Give back, exactly and with nothing else, the lines running from the one that contains "exposure_s: 1/50.3" to the end of the entries below; do not include pictures.
==== Input for this task
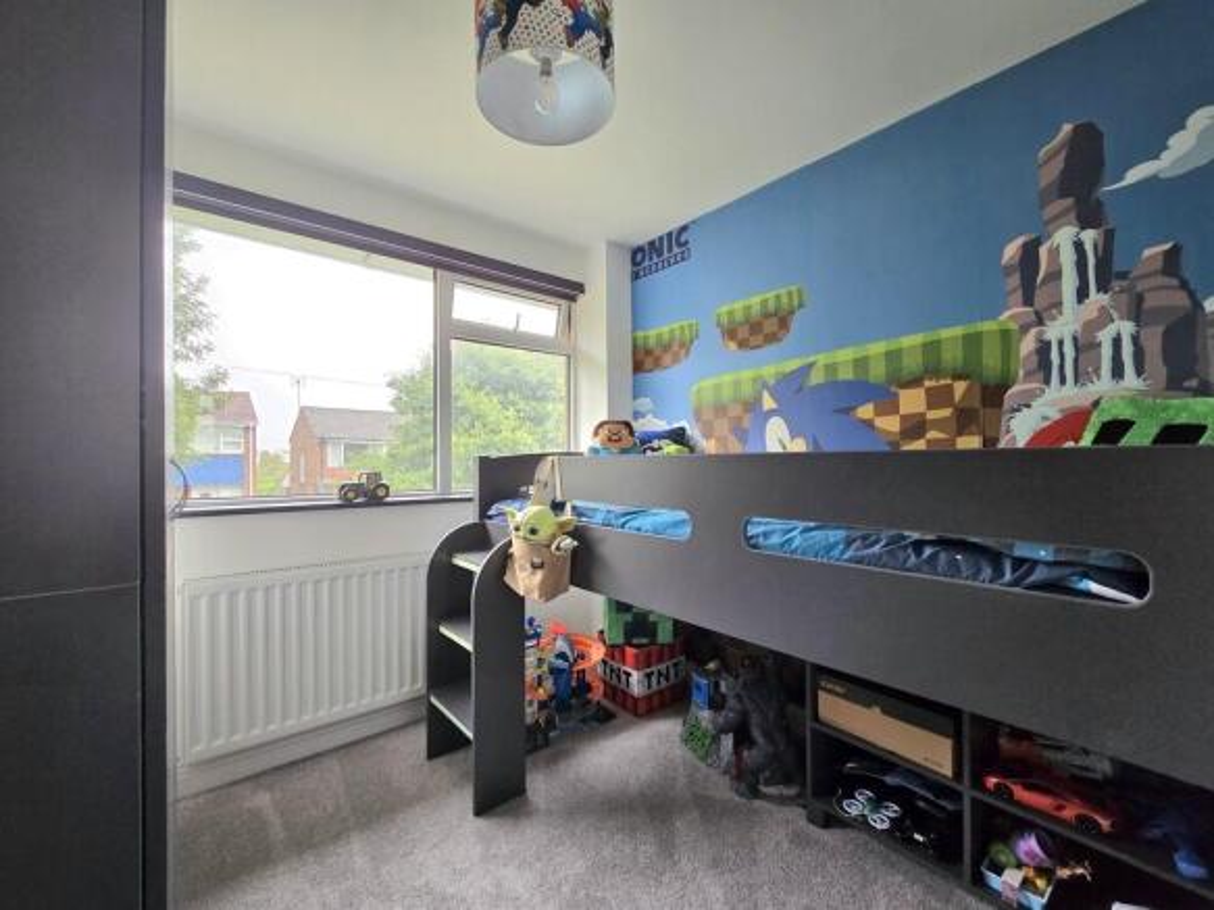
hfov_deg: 106.2
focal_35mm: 13
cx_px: 607
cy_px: 455
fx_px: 456
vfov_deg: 89.9
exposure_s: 1/50.3
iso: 160
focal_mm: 2.2
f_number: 2.2
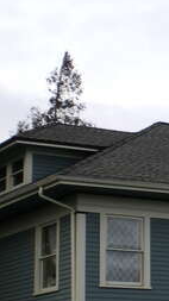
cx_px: 265
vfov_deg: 16.3
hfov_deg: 9.0
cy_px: 237
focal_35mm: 131
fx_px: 1045
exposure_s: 1/196
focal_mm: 6.3
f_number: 4.6
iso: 50
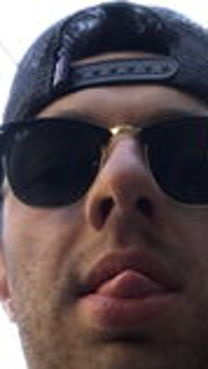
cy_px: 279
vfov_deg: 23.9
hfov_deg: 13.7
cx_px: 159
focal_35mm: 88
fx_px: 862
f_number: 2.2
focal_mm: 2.87
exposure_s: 1/33
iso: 32
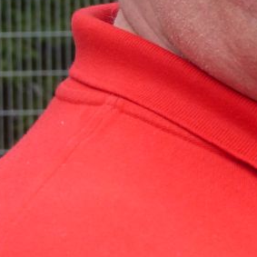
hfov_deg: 5.9
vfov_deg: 5.9
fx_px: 2495
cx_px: 342
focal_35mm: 297
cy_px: 9
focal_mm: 16
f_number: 3.5
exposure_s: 1/250
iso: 200
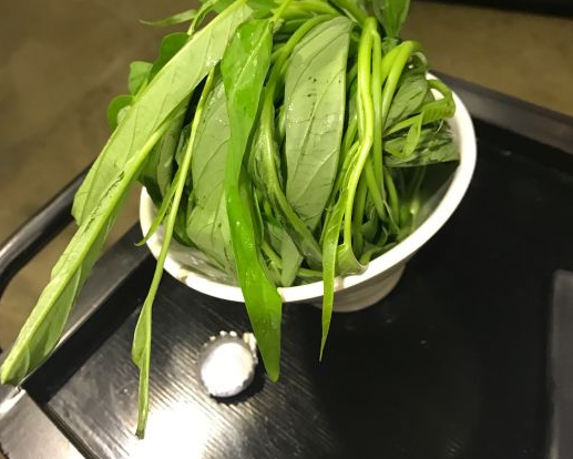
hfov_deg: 49.1
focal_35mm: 37
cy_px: 178
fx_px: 628
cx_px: 284
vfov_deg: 39.9
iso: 80
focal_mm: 3.99
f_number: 1.8
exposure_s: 1/17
========
__Completed exercise__.
exposure_s: 1/50.3
iso: 160
focal_mm: 2.2
f_number: 2.2
cx_px: 265
vfov_deg: 16.3
hfov_deg: 9.0
cy_px: 237
focal_35mm: 131
fx_px: 1045
exposure_s: 1/196
focal_mm: 6.3
f_number: 4.6
iso: 50
cy_px: 279
vfov_deg: 23.9
hfov_deg: 13.7
cx_px: 159
focal_35mm: 88
fx_px: 862
f_number: 2.2
focal_mm: 2.87
exposure_s: 1/33
iso: 32
hfov_deg: 5.9
vfov_deg: 5.9
fx_px: 2495
cx_px: 342
focal_35mm: 297
cy_px: 9
focal_mm: 16
f_number: 3.5
exposure_s: 1/250
iso: 200
hfov_deg: 49.1
focal_35mm: 37
cy_px: 178
fx_px: 628
cx_px: 284
vfov_deg: 39.9
iso: 80
focal_mm: 3.99
f_number: 1.8
exposure_s: 1/17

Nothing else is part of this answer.